▶ [TEXT SHOWN]

==================================================

David’s experience reminds us that no amount of virtue, religious or otherwise, will make us immune to temptation, to sin or to failure. To his credit, David honestly faced his failures, and as he did so he experienced an expanding relationship with God. David didn’t run, hide, or make excuses. He didn’t pretend and he didn’t minimize his mistakes. He accepted the worst about himself and openly surrendered his shortcomings to God right along with his successes. David, as he admitted his problems, used his failures as a lens through which he could get a better view of God’s forgiveness. As he did this, his failures became building blocks of growth and maturity. Knowing that God was a gracious and forgiving God enabled David to repent and find ever greater joy and health in life. David knew that there are no sins that are too big for God to forgive. He also knew that God was not impressed with his success and that, as he responsibly faced his failures, God would not condemn him.

God knows us in an intimate way just like He knew David in an intimate way. Like it or not, we are all naked before Him. As we acknowledge this, God’s love and power will heal our addictions and save our lives. Just like He did for David, failures and all.

For you see, God understands when we feel conflicted. And, He knows that we live in a conflicted world, too. He is aware that we are not happy ourselves much of the time. Because He understands this, He never holds our struggles and conflicts against us.

He sees that our intentions are good for the most part. But He also sees that we run into problems when we try to control things that are beyond our ability to control. It hurts Him when He sees how we create problems for ourselves and other people because we don’t ask for his help. But then, with compassion, God knows that there is a reason for everything we do, a reason that that we usually don’t know. When our addictions corrupt our motives, he knows it. He also knows that our motives are purified as we get honest. Feeling what we feel, He never loses sight of the fact that we pay a price when we get honest. But, nevertheless, He is always urging us to move deeper into honesty because He knows that the price that we pay for dishonesty is far greater.

In Jesus, God assures us that there are no sins that He is not willing to forgive and that there are no addictions that cannot be healed. With this in mind He wants us to recognize in a deep way that the desire of our heart and the direction of our lives go hand in hand. He has created a world where we always have a choice in who we will become and what our lives will be like from here on out. So, He holds us responsible for our lives. For you see, it is the subtle and intimate decisions that we make that will most profoundly impact our character and our lives. No matter what other people may say, God never laughs at us when we tell Him our plans. He never laughs at us, at all, in any way. God takes us more seriously than that. After all, He died so that we can have this opportunity to live.

God will, maybe, laugh when He sees how we try to make Him fit into the image that we make for Him. But then again, maybe not. After all, He knows that He is God and that we are not. Having expressed his love through Jesus, and having provided help for our addictions through people, God holds us fully responsible for our lives no matter of what we say or think about Him. At the end of the day, He knows that we have no excuses.

==================================================

▶ [DATA]
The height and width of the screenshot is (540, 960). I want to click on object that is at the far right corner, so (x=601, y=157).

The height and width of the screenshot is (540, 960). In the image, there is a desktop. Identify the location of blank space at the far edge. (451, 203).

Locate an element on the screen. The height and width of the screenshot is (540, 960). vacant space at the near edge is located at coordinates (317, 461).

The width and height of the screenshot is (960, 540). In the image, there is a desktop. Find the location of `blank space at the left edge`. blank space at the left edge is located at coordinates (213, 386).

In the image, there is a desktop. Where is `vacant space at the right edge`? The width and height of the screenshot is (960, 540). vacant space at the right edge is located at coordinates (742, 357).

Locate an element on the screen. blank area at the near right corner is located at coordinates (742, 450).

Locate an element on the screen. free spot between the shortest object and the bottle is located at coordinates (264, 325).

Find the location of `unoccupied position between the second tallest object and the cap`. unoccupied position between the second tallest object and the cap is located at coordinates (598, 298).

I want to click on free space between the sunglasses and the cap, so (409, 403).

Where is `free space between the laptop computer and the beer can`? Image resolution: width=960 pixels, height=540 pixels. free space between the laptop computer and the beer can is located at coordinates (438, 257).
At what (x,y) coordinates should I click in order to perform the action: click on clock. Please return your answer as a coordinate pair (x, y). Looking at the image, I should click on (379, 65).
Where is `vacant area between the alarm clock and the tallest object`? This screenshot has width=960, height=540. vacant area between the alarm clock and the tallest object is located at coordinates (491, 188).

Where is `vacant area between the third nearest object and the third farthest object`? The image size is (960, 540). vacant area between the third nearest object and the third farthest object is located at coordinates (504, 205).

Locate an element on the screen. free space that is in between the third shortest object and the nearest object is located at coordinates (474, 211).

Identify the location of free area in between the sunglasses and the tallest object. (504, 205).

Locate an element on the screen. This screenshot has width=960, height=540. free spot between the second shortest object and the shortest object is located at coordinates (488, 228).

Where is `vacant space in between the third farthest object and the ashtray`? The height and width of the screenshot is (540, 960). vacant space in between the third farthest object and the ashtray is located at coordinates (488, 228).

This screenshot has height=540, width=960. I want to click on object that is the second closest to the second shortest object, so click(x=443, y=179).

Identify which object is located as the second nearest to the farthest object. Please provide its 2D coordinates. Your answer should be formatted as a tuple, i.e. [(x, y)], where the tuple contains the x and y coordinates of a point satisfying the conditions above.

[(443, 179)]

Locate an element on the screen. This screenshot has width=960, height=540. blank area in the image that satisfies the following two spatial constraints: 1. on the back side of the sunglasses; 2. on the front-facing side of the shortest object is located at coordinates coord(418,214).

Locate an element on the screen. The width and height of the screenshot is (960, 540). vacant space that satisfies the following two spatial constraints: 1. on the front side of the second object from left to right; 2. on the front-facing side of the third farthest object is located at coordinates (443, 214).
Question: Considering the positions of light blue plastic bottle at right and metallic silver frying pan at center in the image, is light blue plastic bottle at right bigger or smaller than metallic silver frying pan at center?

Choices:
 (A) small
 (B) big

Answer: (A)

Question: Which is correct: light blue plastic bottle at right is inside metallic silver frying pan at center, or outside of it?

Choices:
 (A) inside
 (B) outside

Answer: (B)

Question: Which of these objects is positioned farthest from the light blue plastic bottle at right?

==================================================

▶ [EXERCISES]
1. Answer these from the passage on David and God's forgiveness:
(a) Through what did David's failures let him get a better view of God's forgiveness?
(b) What does God never do when we tell Him our plans?
(c) Through whom has God provided help for our addictions?
2. Tell whether each statement agrees with the passage on David and God's forgiveness, quoting the words that decide it:
(a) David made light of his mistakes.
(b) God holds our struggles and conflicts against us.
(c) The price of dishonesty is greater than the price we pay for getting honest.
3. Write a continuation of the passage on David and God's forgiveness, starting after its final sentence.

▶ [TASK RESPONSES]
1.
(a) A lens: David used his failures as "a lens through which he could get a better view of God’s forgiveness."
(b) He never laughs at us.
(c) Through people.

2.
(a) No: "He didn’t pretend and he didn’t minimize his mistakes."
(b) No: "He never holds our struggles and conflicts against us."
(c) Yes: "He knows that the price that we pay for dishonesty is far greater."

3.
God is the ultimate “more than.” He is, in every way and at all times, more than we are and more than everything else, too. Only He can do for us what we cannot do for ourselves. With all of this in mind, it stands to reason that we will only know the intimate power of God once we have come to the end of our own resources and realize that we still need more. Having expressed himself in Christ, God is now willing to express himself in our lives as well. The only place for us to find life is in The Life of Christ, God. This Life of Jesus can never be contained in a history lesson or a theological discussion. He is more alive than that. He is to be lived in us! Jesus’ life is now our life. His God is our God. Our lives are His. And now, we exist for God.

Everything will make sense for us when we are willing to look through the lens of eternity. The recovery that God gives is not about rule-keeping, religious moralizing, or self-imposed corrections. It is really the love of God that is changing our hearts and as our hearts are changed, our minds will be changed, too. We are experiencing a complete change of personal allegiance, coming to prefer an intimate relationship with God above our addictions, above our lives, above everything.

Are you ready to say…

God, I surrender my will and my life to You today, this very moment, without reservation and with humble confidence, for You are my loving Father. Set me free from self-consciousness, from anxiety about tomorrow, and from the tyranny of the approval and disapproval of others, that I may find joy and delight simply and solely in pleasing you. May my inner freedom be a compelling sign of Your presence, Your peace, Your power, and your love. Let your plan for my life and the lives of all your children gracefully unfold one day at a time. I love You with all my heart, and I place all my confidence in You, for You are my Abba Father.

Attributed to Brennan Manning

from Our Journey Home

Monday, October 22, 2012

Out of The Box, Into The Light

We came to believe that a Power greater than ourselves could restore us to sanity.

I am Light that has come into the world so that all who believe in me won't have to stay any longer in the dark.
John 12:46 The Message

Pay attention to the external Source and the internal power will be there.
-Oswald Chambers My Utmost for His Highest

Out of The Box Into The Light

Most of us have had our addictions much longer than we first realized. Because of the destructive impact that our addictions have made on our hearts and minds, we’ve probably not known what it means to be emotionally healthy. It’s like we’ve grown up being locked away in a box. There, in our addictions that is, it would be impossible for us to see the light of freedom. Without light we could not see the future with any sense of joy or healthy expectation. Living in addiction is like being stuck in a cave for so long that we have forgotten what it feels like to have the warmth of the sun on our face. Because we’ve only known the dark up till now it’s been impossible for us to comprehend The Light.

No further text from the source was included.